Obama tries to wrest control of message from opponents

It’s been one year since President Obama lost control of the message on health care reform, amid riotous town halls and alarms over death panels.

He has yet to wrest the narrative back, and now faces a campaign season in which health care, as well as other key issues, is increasingly defined more by Obama’s opponents than by the White House.

“A year ago, in a lot of ways, Obama was at his worst, and things were bad for the party,” said Cindy Rugeley, a political scientist at Texas Tech University. “He is getting more in attack mode now, but in some ways he doesn’t seem comfortable as the ‘partisan president.’ ”

With control of Congress and the fate of his agenda at stake, Obama is increasingly in full-throated campaign mode.

But a Gallup poll last week underscores the administration’s difficulty in turning its achievements into political assets. In 13 policy areas, Obama’s performance scored majority approval in just one — on race relations.

In every other category, including Iraq, the environment, energy, foreign affairs, the economy and immigration, Obama’s approval score was under 50 percent.

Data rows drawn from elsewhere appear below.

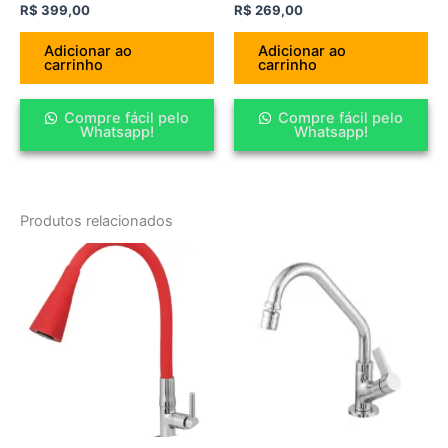
R$
399,00
R$
269,00
Adicionar ao
Adicionar ao
carrinho
carrinho
Compre fácil pelo
Compre fácil pelo
Whatsapp!
Whatsapp!
Produtos relacionados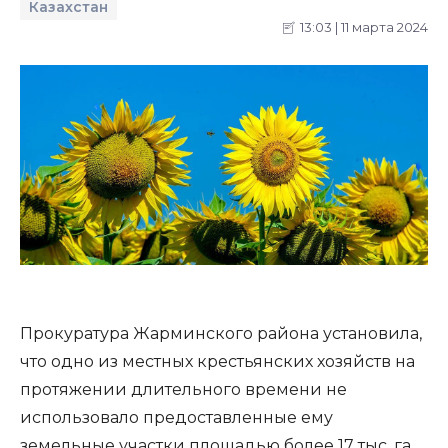
Казахстан
13:03 | 11 марта 2024
Прокуратура Жарминского района установила,
что одно из местных крестьянских хозяйств на
протяжении длительного времени не
использовало предоставленные ему
земельные участки площадью более 17 тыс. га,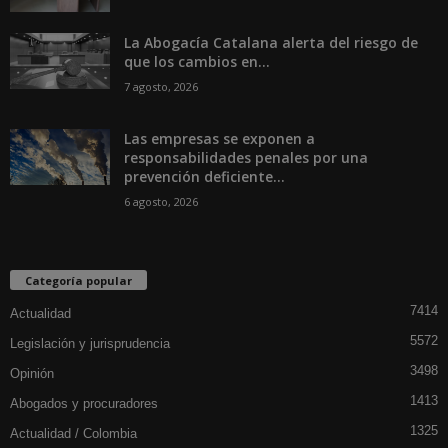
La Abogacía Catalana alerta del riesgo de
que los cambios en...
7 agosto, 2026
Las empresas se exponen a
responsabilidades penales por una
prevención deficiente...
6 agosto, 2026
Categoría popular
7414
Actualidad
5572
Legislación y jurisprudencia
3498
Opinión
1413
Abogados y procuradores
1325
Actualidad / Colombia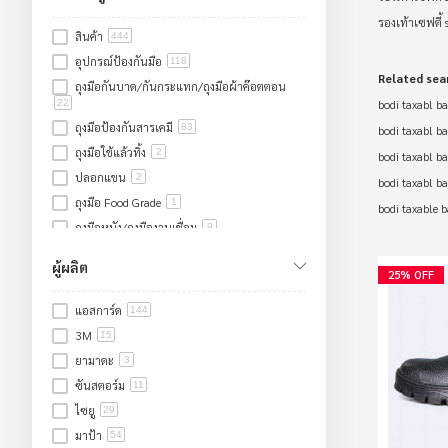
รองเท้าเซฟตี้ s
สินค้า
444
อุปกรณ์ป้องกันมือ
118
Related sea
ถุงมือกันบาด/กันกระแทก/ถุงมือผ้าค๊อตตอน
bodi taxabl b
22
ถุงมือป้องกันสารเคมี
83
bodi taxabl b
ถุงมือใช้แล้วทิ้ง
2
bodi taxabl b
ปลอกแขน
2
bodi taxabl ba
ถุงมือ Food Grade
1
bodi taxable 
ถุงมือหนัง/ถุงมืองานเชื่อม
9
ถุงมือกันไฟฟ้า
1
ผู้ผลิต
25% OFF
อุปกรณ์ป้องกันเท้า
55
รองเท้าเซฟตี้
33
แอสการ์ด
144
รองเท้าบูทยางหัวเหล็ก
20
3M
15
รองเท้าผ้าใบเซฟตี้
18
ยามาดะ
3
แผ่นรองเท้า
2
ซันสตอร์ม
11
อุปกรณ์คลีนรูม
12
ไซยู
29
อุปกรณ์ป้องกันศีรษะ/ใบหน้า/หู
72
มาป้า
54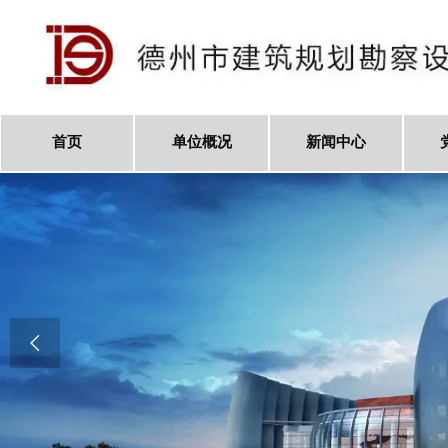
首页
单位概况
新闻中心
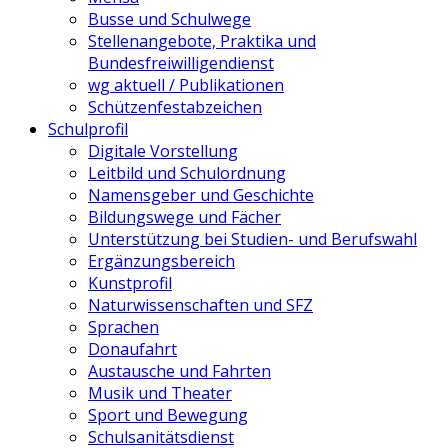
Busse und Schulwege
Stellenangebote, Praktika und
Bundesfreiwilligendienst
wg aktuell / Publikationen
Schützenfestabzeichen
Schulprofil
Digitale Vorstellung
Leitbild und Schulordnung
Namensgeber und Geschichte
Bildungswege und Fächer
Unterstützung bei Studien- und Berufswahl
Ergänzungsbereich
Kunstprofil
Naturwissenschaften und SFZ
Sprachen
Donaufahrt
Austausche und Fahrten
Musik und Theater
Sport und Bewegung
Schulsanitätsdienst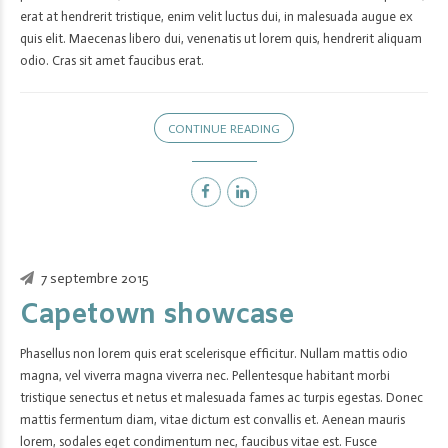
erat at hendrerit tristique, enim velit luctus dui, in malesuada augue ex
quis elit. Maecenas libero dui, venenatis ut lorem quis, hendrerit aliquam
odio. Cras sit amet faucibus erat.
CONTINUE READING
7 septembre 2015
Capetown showcase
Phasellus non lorem quis erat scelerisque efficitur. Nullam mattis odio
magna, vel viverra magna viverra nec. Pellentesque habitant morbi
tristique senectus et netus et malesuada fames ac turpis egestas. Donec
mattis fermentum diam, vitae dictum est convallis et. Aenean mauris
lorem, sodales eget condimentum nec, faucibus vitae est. Fusce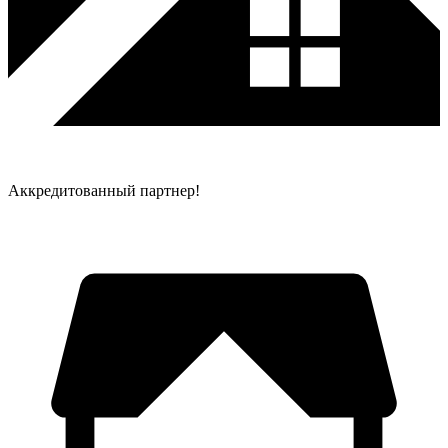
Аккредитованный партнер!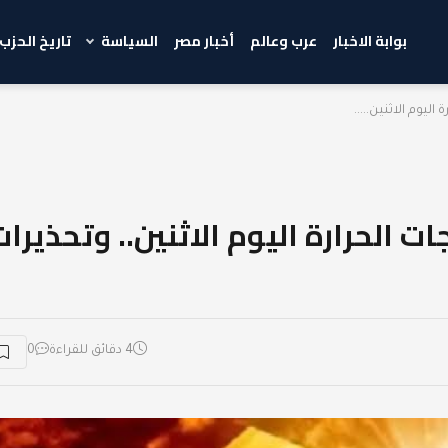
بوابة الاخبار
عرب وعالم
أخبار مصر
السياسة
تاريخ الحزب
ليوم الاثنين.....
ت الحرارة اليوم الاثنين.. وتحذيرات
4 دقائق للقراءة
0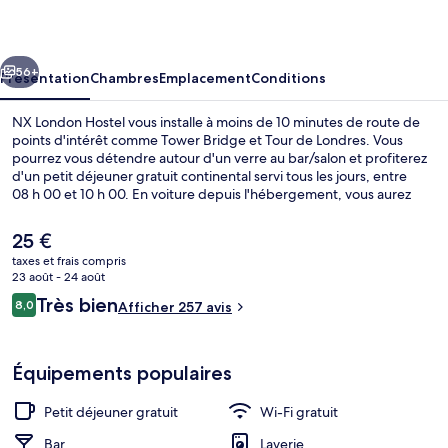
Hostel
cédent
Suivant
56+
Présentation
Chambres
Emplacement
Conditions
NX London Hostel vous installe à moins de 10 minutes de route de
points d'intérêt comme Tower Bridge et Tour de Londres. Vous
pourrez vous détendre autour d'un verre au bar/salon et profiterez
d'un petit déjeuner gratuit continental servi tous les jours, entre
08 h 00 et 10 h 00. En voiture depuis l'hébergement, vous aurez
également vite rejoint des sites comme The Arena et London
Bridge. Les transports publics sont tout proches. Station du DLR
Le
25 €
Deptford Bridge se situe à seulement 13 min à pied.
prix
taxes et frais compris
actuel
23 août - 24 août
Repas et boissons
est
Avis
Très bien
8,0
Afficher 257 avis
de
8,0 sur 10
voyageurs
25 €.
Équipements populaires
Petit déjeuner gratuit
Wi-Fi gratuit
Bar
Laverie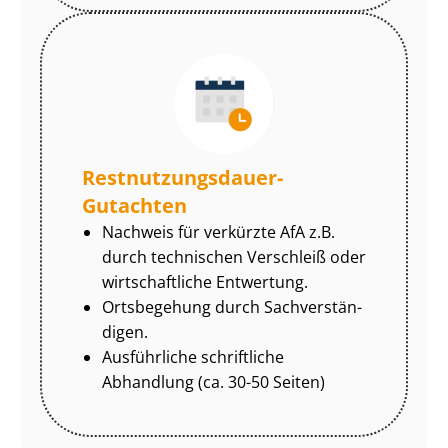
Rest­nut­zungs­dau­er-
Gutachten
Nachweis für verkürzte AfA z.B.
durch technischen Verschleiß oder
wirtschaftliche Entwertung.
Ortsbegehung durch Sach­ver­stän­
di­gen.
Ausführliche schriftliche
Abhandlung (ca. 30-50 Seiten)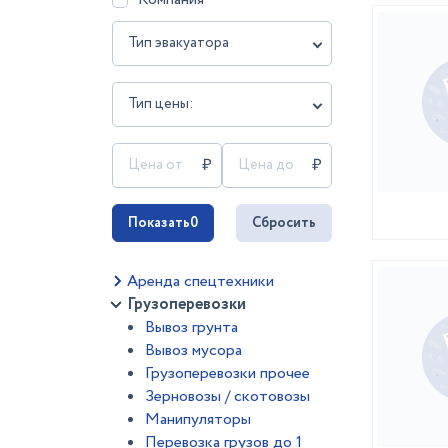
Тип эвакуатора
Тип цены:
Показать
0
Сбросить
Аренда спецтехники
Грузоперевозки
Вывоз грунта
Вывоз мусора
Грузоперевозки прочее
Зерновозы / скотовозы
Манипуляторы
Перевозка грузов до 1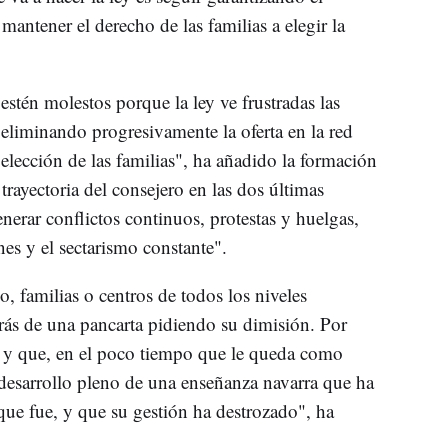
 mantener el derecho de las familias a elegir la
stén molestos porque la ley ve frustradas las
eliminando progresivamente la oferta en la red
 elección de las familias", ha añadido la formación
trayectoria del consejero en las dos últimas
enerar conflictos continuos, protestas y huelgas,
nes y el sectarismo constante".
, familias o centros de todos los niveles
trás de una pancarta pidiendo su dimisión. Por
r y que, en el poco tiempo que le queda como
l desarrollo pleno de una enseñanza navarra que ha
 que fue, y que su gestión ha destrozado", ha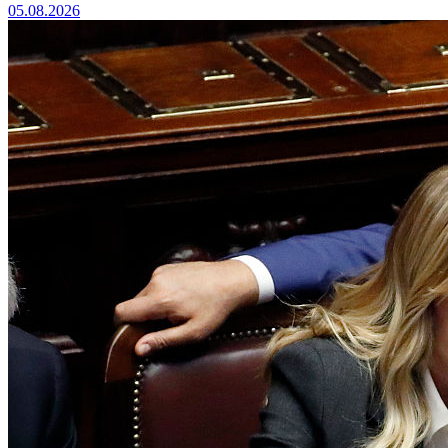
05.08.2026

His economic policies in particular have cost him support among political moderates and provided traction to Republicans claiming his efforts have done little to create jobs.

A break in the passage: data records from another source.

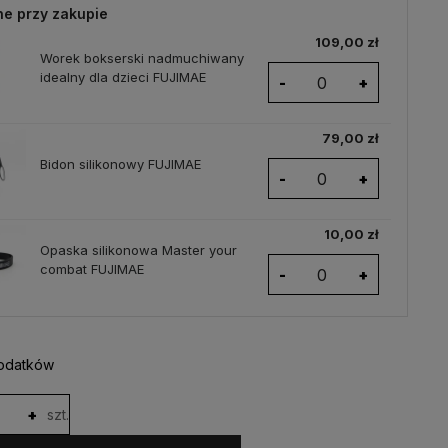
ne przy zakupie
109,00 zł
Worek bokserski nadmuchiwany
idealny dla dzieci FUJIMAE
-
+
79,00 zł
Bidon silikonowy FUJIMAE
-
+
10,00 zł
Opaska silikonowa Master your
combat FUJIMAE
-
+
odatków
+
szt.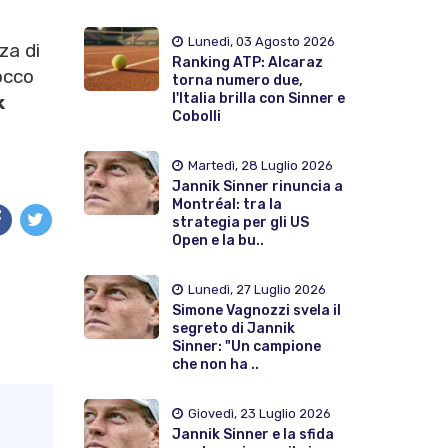
Lunedì, 03 Agosto 2026
nza di
Ranking ATP: Alcaraz
occo
torna numero due,
l'Italia brilla con Sinner e
k
Cobolli
Martedì, 28 Luglio 2026
Jannik Sinner rinuncia a
Montréal: tra la
strategia per gli US
Open e la bu..
Lunedì, 27 Luglio 2026
Simone Vagnozzi svela il
segreto di Jannik
Sinner: "Un campione
che non ha ..
Giovedì, 23 Luglio 2026
Jannik Sinner e la sfida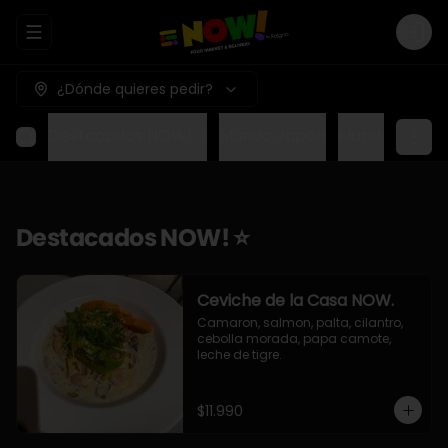
Abrir menu de navegación
Logi
¿Dónde quieres pedir?
Destacados NOW! ⭐
Mundo Japon
Mundo Méxic
Destacados NOW! ⭐
Ceviche de la Casa NOW.
Camaron, salmon, palta, cilantro, 
cebolla morada, papa camote, 
leche de tigre.
$11.990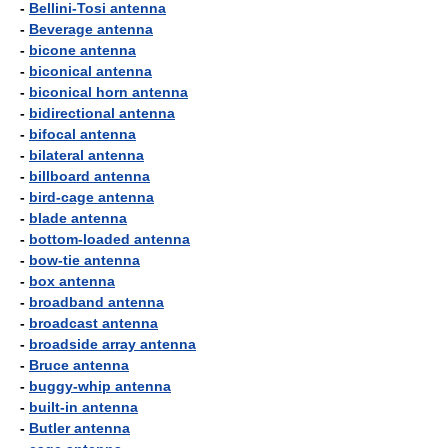
-
Bellini-Tosi antenna
-
Beverage antenna
-
bicone antenna
-
biconical antenna
-
biconical horn antenna
-
bidirectional antenna
-
bifocal antenna
-
bilateral antenna
-
billboard antenna
-
bird-cage antenna
-
blade antenna
-
bottom-loaded antenna
-
bow-tie antenna
-
box antenna
-
broadband antenna
-
broadcast antenna
-
broadside array antenna
-
Bruce antenna
-
buggy-whip antenna
-
built-in antenna
-
Butler antenna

“I think part of the issue where the bottom dropped out for Obama is among independents,” said Dennis Goldford, a political scientist at Drake University.

“Independents care more about competence than ideology,” Goldford said. “And the Obama folks, as far as they are concerned, just don’t seem to be getting the job done.”

The overarching issue in the campaign is the economy, and there Obama has struggled to find a strong, positive message to campaign on.

With the unemployment rate stuck at 9.5 percent and Americans increasingly doubtful about the prospects for economic recovery, the White House is trying to push a message that things are slowly turning around and will get better, eventually.

To add some zest to the message, Obama has intensified his partisan rhetoric — specifically using his predecessor’s name in campaign speeches and blaming Republican policies for the nation’s economic woes.

“They are not offering a single new idea,” Obama said last week in Dallas. “They are counting on you forgetting that it was a consequence of these policies that got us into this mess in the first place.”

Obama frequently reminds supporters that he made a series of tough, unpopular decisions — for example, supporting industry bailouts for automakers and bankers — to stave off an even worse economic collapse.

Republicans, meanwhile, seizing on public anxiety about jobs and the economy, are touting key Obama initiatives as job killers — including an energy bill, stimulus spending, small-business legislation and health care reform.

Alex Conant, a Republican strategist, said the White House is “desperately trying to reframe the election” away from a referendum on Obama and Democratic leadership.

“Unfortunately from their point of view, historically when one party runs everything, elections become referendums on the job they are doing,” Conant said.